__REQUIRED WORK__
Looking at the entries, say how many lines contain the string "linecap". Offer nothing besides the number.

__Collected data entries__
•••••

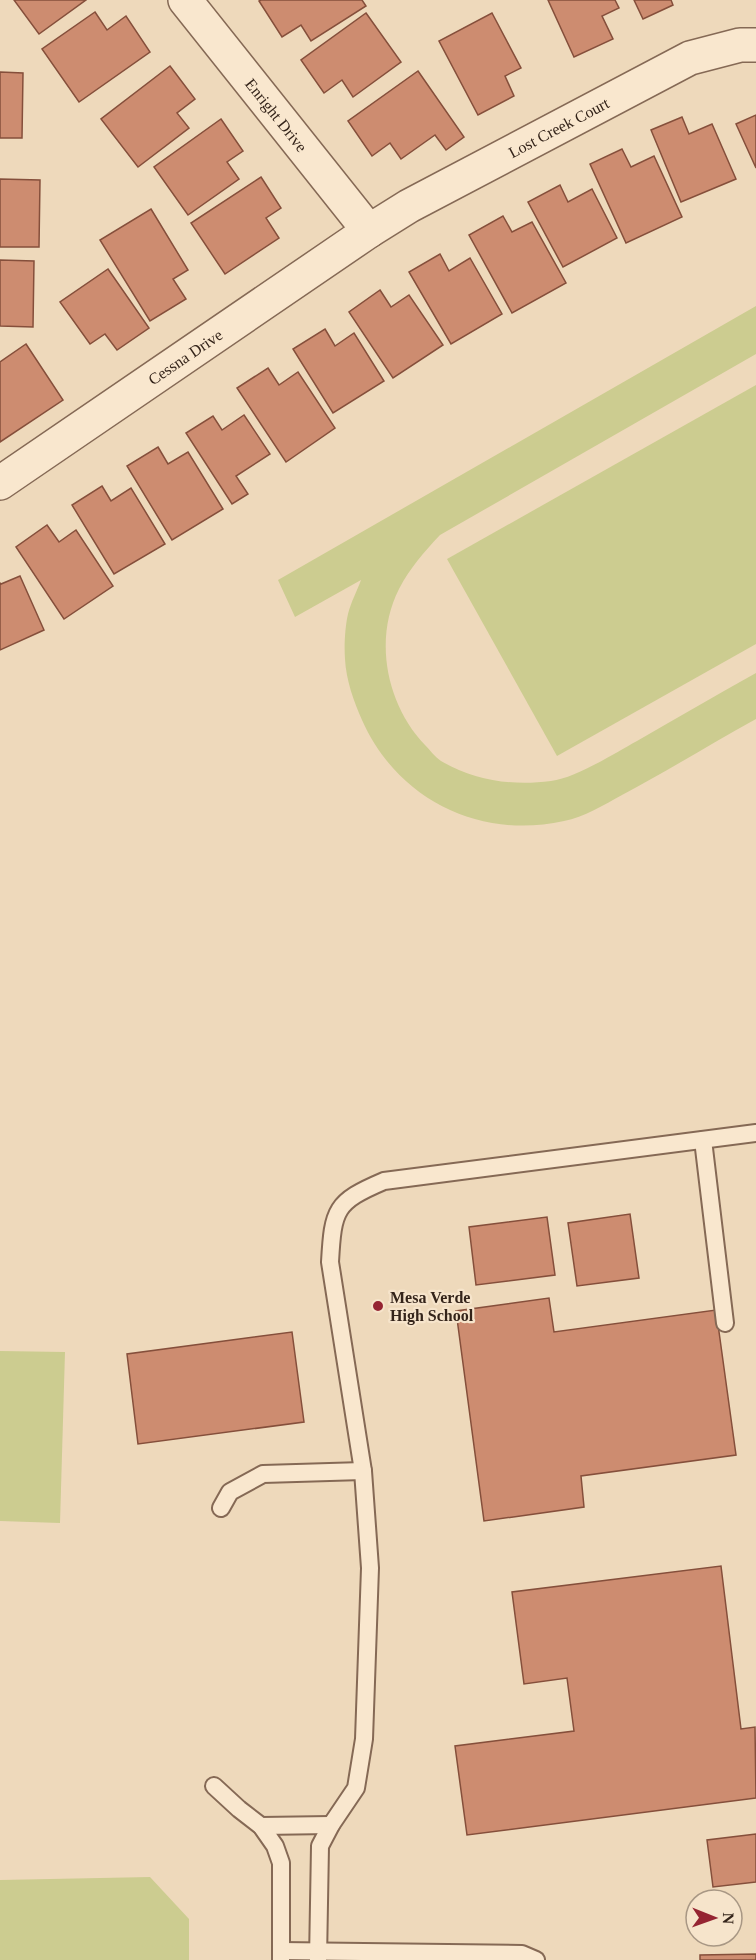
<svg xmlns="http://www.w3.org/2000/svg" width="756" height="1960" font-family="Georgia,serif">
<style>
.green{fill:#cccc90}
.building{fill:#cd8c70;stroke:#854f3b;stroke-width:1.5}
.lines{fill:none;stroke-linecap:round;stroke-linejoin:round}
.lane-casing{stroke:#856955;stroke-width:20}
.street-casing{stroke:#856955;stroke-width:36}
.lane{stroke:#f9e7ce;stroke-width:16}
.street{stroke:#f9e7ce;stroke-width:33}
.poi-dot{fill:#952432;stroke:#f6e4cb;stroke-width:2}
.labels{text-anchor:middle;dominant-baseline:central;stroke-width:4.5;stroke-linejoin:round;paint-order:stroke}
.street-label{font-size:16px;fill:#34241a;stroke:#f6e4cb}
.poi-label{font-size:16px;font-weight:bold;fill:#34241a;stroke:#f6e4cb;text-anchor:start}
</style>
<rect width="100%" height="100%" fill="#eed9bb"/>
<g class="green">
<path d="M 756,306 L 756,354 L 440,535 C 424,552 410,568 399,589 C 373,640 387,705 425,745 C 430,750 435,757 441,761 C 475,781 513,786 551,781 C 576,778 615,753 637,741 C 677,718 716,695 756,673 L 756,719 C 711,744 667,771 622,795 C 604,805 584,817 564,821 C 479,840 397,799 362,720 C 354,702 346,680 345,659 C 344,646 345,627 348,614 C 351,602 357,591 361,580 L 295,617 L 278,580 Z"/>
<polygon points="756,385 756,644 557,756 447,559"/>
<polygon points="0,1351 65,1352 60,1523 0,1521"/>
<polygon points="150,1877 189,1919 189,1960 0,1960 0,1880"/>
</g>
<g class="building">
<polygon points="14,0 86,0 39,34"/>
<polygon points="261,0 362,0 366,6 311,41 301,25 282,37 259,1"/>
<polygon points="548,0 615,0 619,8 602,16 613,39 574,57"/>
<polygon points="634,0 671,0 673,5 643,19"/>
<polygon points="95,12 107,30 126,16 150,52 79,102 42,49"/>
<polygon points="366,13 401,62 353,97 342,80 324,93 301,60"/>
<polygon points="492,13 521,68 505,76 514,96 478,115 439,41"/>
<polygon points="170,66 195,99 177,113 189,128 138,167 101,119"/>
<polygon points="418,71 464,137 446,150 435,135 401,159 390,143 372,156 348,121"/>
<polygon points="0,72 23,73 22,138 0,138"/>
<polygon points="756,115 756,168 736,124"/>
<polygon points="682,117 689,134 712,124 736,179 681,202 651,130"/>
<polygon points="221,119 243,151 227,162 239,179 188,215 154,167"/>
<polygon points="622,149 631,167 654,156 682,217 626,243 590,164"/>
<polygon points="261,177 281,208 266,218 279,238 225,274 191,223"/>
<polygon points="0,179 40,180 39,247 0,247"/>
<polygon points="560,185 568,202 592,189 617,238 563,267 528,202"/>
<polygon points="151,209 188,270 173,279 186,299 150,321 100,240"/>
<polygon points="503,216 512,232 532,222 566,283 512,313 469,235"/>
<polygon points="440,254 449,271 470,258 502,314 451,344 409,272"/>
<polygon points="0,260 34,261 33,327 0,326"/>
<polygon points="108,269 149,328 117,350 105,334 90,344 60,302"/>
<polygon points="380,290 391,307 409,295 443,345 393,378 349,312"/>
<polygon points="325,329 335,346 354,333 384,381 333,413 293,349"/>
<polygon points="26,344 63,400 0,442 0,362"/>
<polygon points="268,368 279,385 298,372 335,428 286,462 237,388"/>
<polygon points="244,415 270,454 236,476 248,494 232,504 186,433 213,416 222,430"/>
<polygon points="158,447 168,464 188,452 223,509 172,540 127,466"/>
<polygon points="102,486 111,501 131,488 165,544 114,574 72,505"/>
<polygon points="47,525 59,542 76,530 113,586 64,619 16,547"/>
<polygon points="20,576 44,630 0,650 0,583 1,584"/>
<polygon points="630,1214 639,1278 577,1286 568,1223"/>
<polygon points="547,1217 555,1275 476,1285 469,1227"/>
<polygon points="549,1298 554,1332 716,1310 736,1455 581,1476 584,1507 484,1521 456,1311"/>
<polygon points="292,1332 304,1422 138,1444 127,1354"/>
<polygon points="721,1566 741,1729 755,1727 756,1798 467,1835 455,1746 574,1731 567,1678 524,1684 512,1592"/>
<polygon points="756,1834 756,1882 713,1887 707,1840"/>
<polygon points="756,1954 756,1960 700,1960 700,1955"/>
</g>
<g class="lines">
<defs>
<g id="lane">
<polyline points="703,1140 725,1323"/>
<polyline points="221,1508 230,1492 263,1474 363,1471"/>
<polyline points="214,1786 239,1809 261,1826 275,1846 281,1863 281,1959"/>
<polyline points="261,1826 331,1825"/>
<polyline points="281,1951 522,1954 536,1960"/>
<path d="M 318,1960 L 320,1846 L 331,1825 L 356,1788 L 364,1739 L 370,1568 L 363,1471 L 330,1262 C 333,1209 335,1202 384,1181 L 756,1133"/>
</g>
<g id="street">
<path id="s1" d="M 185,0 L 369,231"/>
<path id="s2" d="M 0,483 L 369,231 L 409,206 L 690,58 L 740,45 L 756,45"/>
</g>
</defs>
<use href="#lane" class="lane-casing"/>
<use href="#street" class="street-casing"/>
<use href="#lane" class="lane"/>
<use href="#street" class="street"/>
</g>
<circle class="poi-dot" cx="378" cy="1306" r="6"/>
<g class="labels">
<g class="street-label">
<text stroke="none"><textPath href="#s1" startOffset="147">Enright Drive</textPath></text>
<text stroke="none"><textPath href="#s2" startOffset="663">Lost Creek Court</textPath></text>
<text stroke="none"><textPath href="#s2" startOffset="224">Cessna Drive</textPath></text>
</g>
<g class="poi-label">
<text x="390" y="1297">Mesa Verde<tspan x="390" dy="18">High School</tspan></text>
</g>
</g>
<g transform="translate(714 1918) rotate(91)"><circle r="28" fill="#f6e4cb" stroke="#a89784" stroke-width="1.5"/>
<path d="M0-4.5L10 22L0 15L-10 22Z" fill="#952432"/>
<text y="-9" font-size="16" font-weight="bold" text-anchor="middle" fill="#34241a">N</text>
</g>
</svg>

•••••

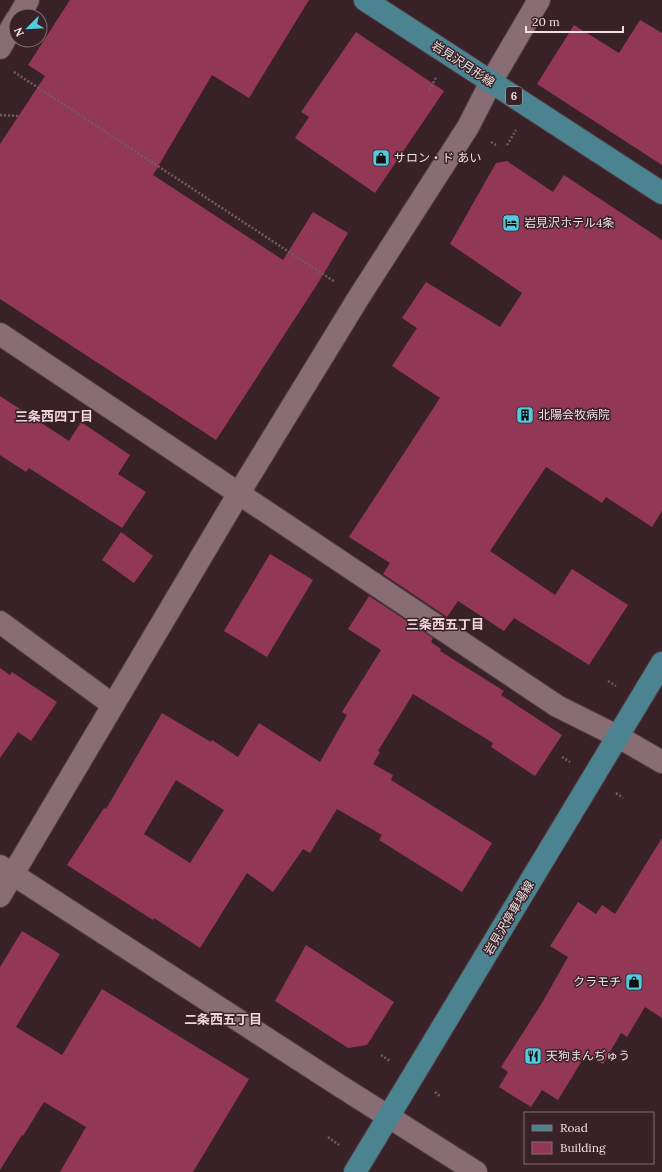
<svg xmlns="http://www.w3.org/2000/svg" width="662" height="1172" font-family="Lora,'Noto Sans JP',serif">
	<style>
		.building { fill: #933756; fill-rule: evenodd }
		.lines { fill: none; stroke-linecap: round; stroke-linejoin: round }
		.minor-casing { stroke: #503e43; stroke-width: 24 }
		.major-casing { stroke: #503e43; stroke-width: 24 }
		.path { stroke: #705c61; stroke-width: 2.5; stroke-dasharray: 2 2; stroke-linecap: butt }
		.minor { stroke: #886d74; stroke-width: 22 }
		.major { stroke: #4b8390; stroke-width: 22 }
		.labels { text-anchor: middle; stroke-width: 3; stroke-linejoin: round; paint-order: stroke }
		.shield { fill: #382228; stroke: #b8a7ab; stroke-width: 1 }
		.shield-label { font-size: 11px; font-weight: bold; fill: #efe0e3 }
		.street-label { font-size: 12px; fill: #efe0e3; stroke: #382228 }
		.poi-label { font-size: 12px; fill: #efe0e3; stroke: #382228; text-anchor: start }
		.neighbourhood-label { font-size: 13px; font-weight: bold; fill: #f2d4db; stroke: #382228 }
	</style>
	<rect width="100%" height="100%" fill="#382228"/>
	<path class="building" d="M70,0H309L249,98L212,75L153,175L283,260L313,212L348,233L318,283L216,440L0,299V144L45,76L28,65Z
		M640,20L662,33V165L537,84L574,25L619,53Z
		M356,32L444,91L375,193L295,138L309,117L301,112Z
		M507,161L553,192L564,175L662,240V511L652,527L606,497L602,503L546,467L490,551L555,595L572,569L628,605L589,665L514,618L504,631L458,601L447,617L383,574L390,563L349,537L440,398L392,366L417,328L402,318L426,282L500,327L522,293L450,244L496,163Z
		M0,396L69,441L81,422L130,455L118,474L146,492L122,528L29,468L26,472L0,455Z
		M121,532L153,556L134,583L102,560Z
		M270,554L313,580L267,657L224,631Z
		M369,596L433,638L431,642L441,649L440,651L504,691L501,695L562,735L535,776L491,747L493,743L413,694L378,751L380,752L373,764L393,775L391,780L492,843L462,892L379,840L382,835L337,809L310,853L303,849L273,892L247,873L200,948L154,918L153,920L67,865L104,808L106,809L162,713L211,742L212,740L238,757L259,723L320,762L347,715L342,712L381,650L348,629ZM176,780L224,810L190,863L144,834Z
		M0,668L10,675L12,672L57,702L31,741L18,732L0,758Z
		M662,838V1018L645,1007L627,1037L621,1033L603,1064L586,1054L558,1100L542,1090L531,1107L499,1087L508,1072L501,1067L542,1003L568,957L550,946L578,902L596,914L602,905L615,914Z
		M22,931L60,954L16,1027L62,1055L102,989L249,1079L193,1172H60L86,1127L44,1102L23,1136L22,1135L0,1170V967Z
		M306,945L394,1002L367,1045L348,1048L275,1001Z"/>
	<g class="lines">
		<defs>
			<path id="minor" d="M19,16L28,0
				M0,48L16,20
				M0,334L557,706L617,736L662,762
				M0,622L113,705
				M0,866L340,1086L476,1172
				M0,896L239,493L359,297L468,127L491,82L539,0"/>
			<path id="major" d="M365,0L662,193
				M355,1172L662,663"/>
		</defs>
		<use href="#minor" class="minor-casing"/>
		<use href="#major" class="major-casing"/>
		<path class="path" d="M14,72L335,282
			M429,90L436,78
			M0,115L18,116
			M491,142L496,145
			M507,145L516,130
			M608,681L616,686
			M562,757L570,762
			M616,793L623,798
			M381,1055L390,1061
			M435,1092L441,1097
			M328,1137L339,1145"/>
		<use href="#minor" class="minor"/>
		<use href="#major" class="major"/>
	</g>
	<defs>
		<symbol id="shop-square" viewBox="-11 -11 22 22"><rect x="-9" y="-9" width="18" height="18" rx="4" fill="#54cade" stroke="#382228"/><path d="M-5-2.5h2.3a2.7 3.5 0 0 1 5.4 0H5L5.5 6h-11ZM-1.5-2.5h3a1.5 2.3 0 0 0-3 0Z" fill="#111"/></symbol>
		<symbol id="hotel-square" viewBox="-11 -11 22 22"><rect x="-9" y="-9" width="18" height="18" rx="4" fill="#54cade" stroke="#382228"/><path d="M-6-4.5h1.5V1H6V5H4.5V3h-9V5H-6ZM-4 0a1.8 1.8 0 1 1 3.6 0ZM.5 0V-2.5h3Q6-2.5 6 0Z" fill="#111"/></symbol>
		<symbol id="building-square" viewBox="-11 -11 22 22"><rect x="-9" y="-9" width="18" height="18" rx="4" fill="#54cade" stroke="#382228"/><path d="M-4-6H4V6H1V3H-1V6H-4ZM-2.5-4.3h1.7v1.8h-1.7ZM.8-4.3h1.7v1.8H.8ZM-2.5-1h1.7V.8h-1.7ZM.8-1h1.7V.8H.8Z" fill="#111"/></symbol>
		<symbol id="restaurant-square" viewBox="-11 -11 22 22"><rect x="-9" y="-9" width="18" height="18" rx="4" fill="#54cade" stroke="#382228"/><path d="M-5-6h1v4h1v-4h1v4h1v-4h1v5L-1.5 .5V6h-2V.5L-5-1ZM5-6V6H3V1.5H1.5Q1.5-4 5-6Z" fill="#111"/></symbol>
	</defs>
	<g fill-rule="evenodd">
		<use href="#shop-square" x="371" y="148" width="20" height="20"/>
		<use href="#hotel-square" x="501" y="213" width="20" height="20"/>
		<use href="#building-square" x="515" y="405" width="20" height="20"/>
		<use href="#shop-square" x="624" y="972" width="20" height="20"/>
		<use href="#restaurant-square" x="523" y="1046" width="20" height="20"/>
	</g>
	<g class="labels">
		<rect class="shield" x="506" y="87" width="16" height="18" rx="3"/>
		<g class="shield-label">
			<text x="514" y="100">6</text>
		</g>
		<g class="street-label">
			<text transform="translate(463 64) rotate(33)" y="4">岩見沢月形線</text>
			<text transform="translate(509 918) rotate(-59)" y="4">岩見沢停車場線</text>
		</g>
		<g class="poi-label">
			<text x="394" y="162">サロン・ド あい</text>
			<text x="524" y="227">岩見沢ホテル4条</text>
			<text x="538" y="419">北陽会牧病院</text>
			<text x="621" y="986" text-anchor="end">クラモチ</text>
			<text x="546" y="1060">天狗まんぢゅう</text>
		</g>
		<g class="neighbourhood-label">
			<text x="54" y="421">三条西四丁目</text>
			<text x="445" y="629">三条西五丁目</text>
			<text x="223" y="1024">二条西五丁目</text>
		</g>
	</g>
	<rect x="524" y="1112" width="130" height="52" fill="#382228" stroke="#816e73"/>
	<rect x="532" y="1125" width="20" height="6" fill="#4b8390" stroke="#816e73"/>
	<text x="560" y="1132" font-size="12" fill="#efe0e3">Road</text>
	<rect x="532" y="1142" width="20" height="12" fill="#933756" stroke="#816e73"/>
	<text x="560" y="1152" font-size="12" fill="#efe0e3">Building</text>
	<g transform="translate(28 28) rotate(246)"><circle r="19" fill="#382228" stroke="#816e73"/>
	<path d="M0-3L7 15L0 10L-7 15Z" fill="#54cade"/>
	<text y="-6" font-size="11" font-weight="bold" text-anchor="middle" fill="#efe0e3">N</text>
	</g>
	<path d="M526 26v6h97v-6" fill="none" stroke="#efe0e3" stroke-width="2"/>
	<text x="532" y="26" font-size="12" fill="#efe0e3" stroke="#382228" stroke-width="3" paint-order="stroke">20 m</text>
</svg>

•••••

__ANSWER SECTION__
3